Copy exactly the lines from the one containing "- breast lesion" through the last line of the records below, both included, and leave out the pictures.

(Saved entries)
___

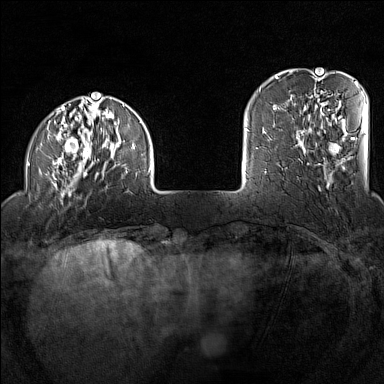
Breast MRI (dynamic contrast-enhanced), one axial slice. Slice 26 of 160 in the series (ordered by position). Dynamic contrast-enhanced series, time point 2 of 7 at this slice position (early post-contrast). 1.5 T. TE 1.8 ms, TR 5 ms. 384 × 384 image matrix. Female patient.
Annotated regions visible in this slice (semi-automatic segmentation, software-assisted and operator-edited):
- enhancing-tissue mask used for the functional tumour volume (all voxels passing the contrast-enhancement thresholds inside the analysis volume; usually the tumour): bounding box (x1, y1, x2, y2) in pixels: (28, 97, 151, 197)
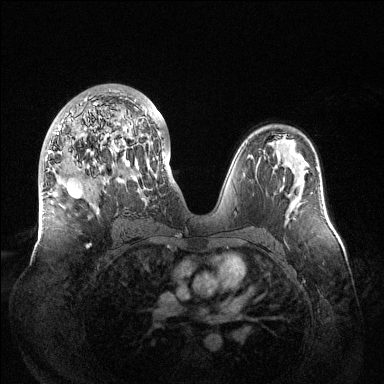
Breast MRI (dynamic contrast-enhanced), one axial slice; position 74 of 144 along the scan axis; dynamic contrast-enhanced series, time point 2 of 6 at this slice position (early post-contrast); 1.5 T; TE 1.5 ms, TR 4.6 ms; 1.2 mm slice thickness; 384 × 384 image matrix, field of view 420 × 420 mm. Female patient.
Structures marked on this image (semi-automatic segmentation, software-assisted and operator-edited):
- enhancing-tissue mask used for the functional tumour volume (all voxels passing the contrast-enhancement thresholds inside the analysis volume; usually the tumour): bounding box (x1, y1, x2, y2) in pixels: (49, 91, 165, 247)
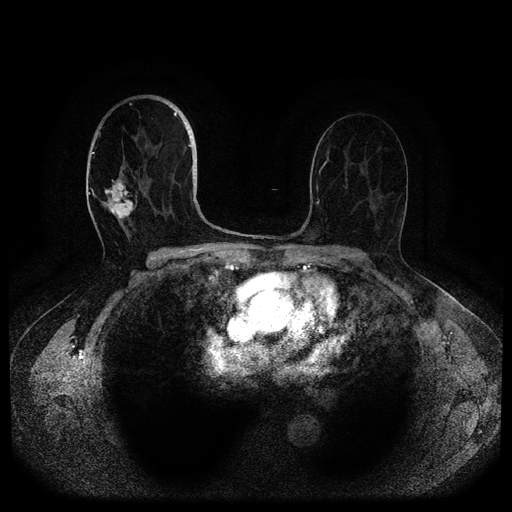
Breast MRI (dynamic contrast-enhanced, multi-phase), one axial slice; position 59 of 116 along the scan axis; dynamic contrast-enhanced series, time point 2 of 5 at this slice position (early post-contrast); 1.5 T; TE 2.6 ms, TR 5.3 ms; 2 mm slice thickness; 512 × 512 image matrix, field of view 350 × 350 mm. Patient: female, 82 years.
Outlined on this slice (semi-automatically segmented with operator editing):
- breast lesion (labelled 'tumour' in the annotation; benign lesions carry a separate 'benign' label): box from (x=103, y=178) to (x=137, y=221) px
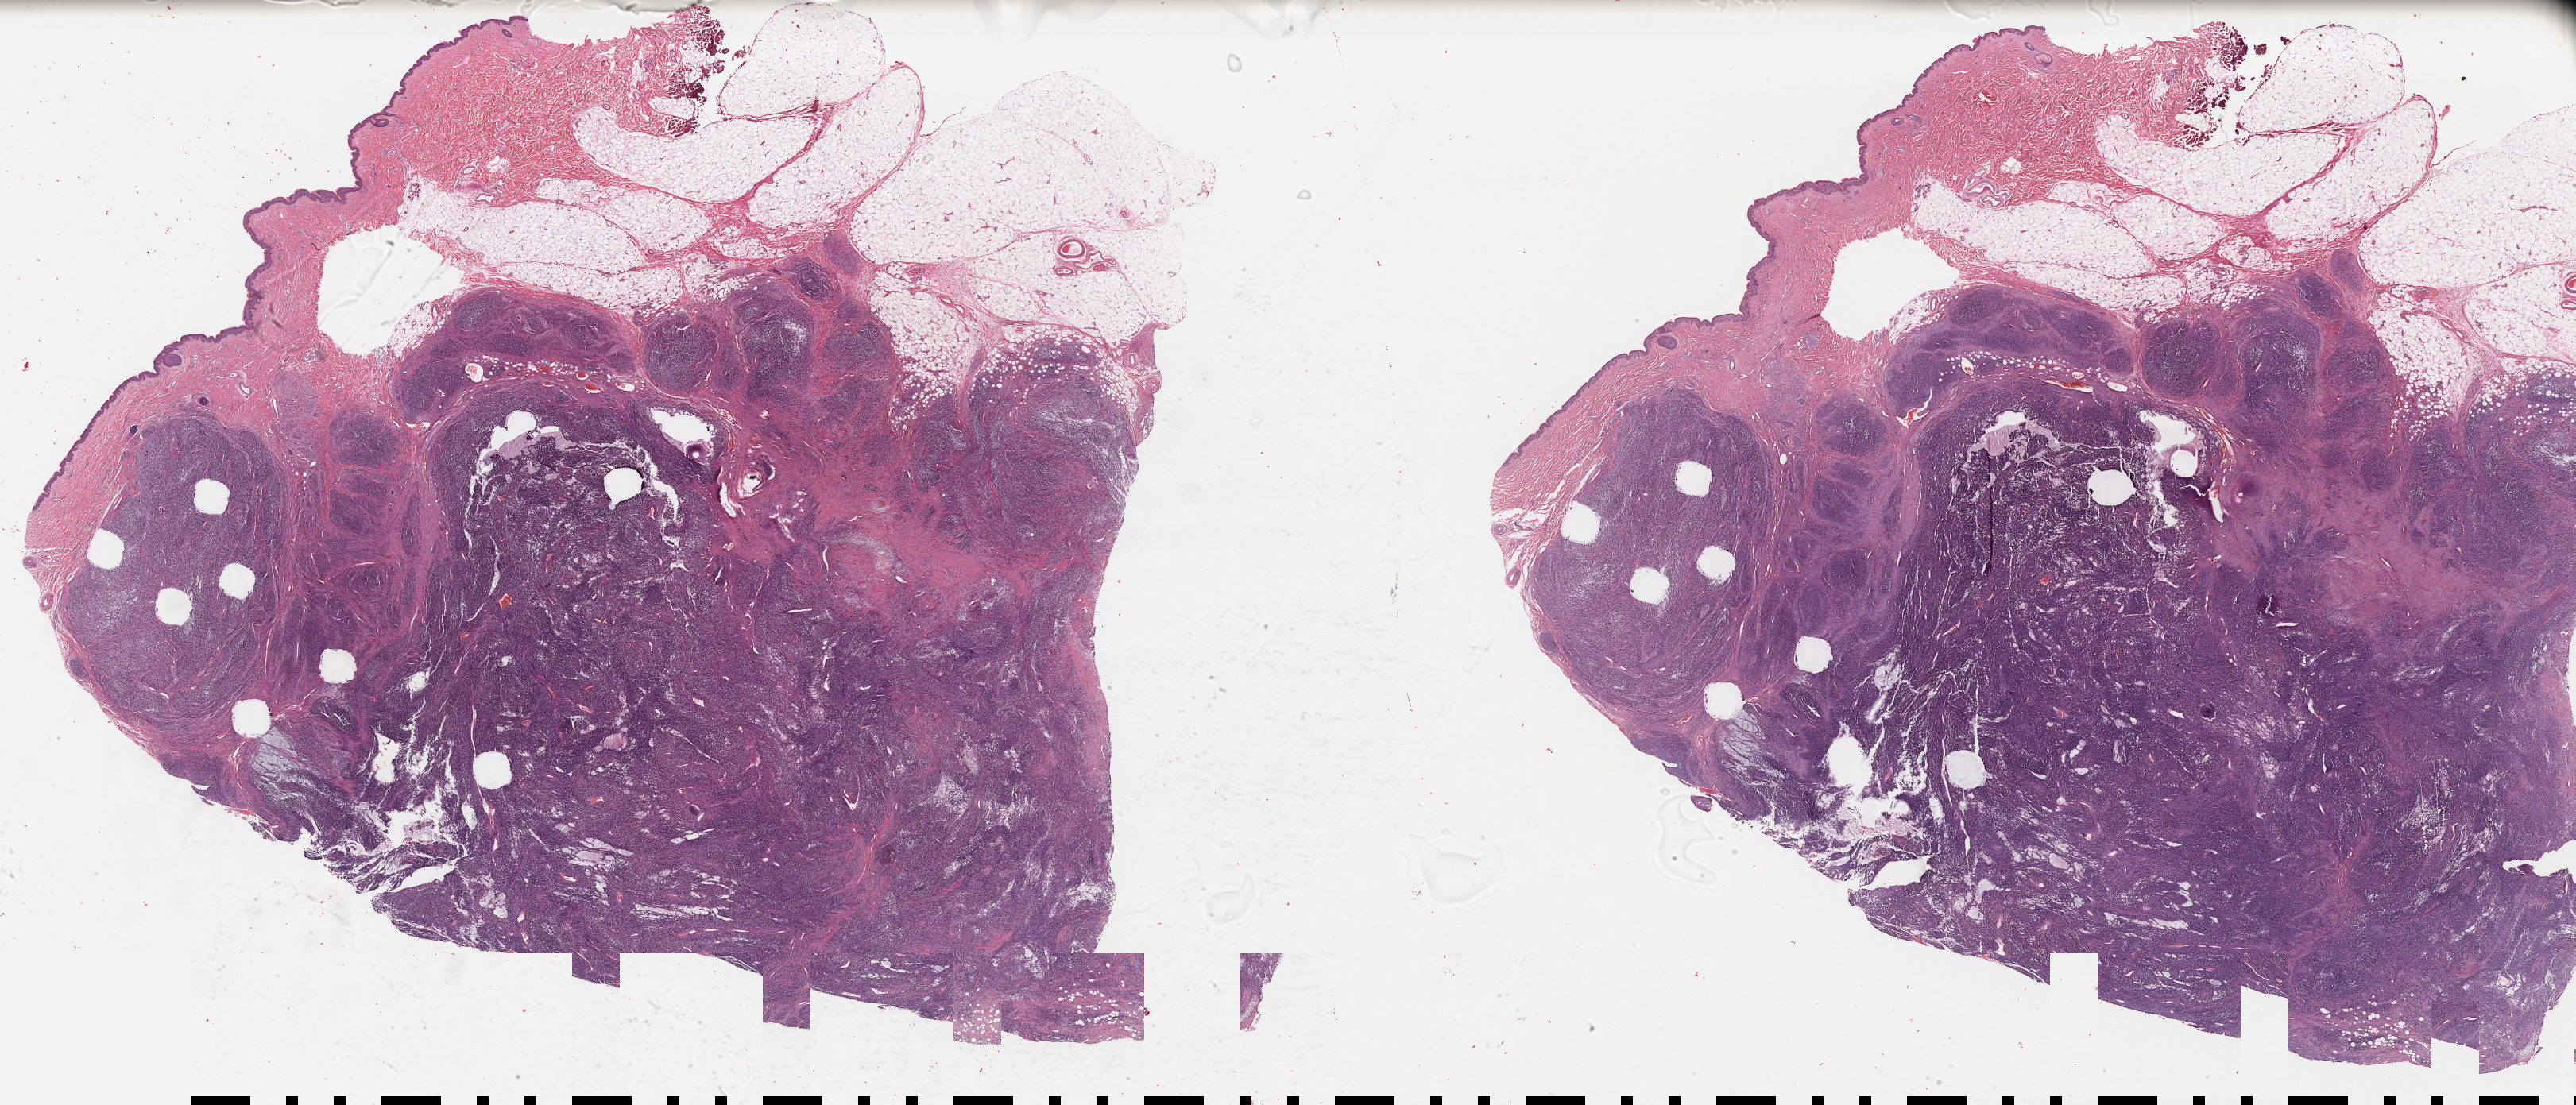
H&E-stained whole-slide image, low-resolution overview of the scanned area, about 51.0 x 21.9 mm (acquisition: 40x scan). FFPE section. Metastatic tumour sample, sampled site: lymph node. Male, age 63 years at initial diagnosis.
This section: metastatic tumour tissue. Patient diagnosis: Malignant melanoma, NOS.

___

### SOLUTION TO THIS EXERCISE
- breast lesion (labelled 'tumour' in the annotation; benign lesions carry a separate 'benign' label): box from (x=103, y=178) to (x=137, y=221) px
H&E-stained whole-slide image, low-resolution overview of the scanned area, about 51.0 x 21.9 mm (acquisition: 40x scan). FFPE section. Metastatic tumour sample, sampled site: lymph node. Male, age 63 years at initial diagnosis.
This section: metastatic tumour tissue. Patient diagnosis: Malignant melanoma, NOS.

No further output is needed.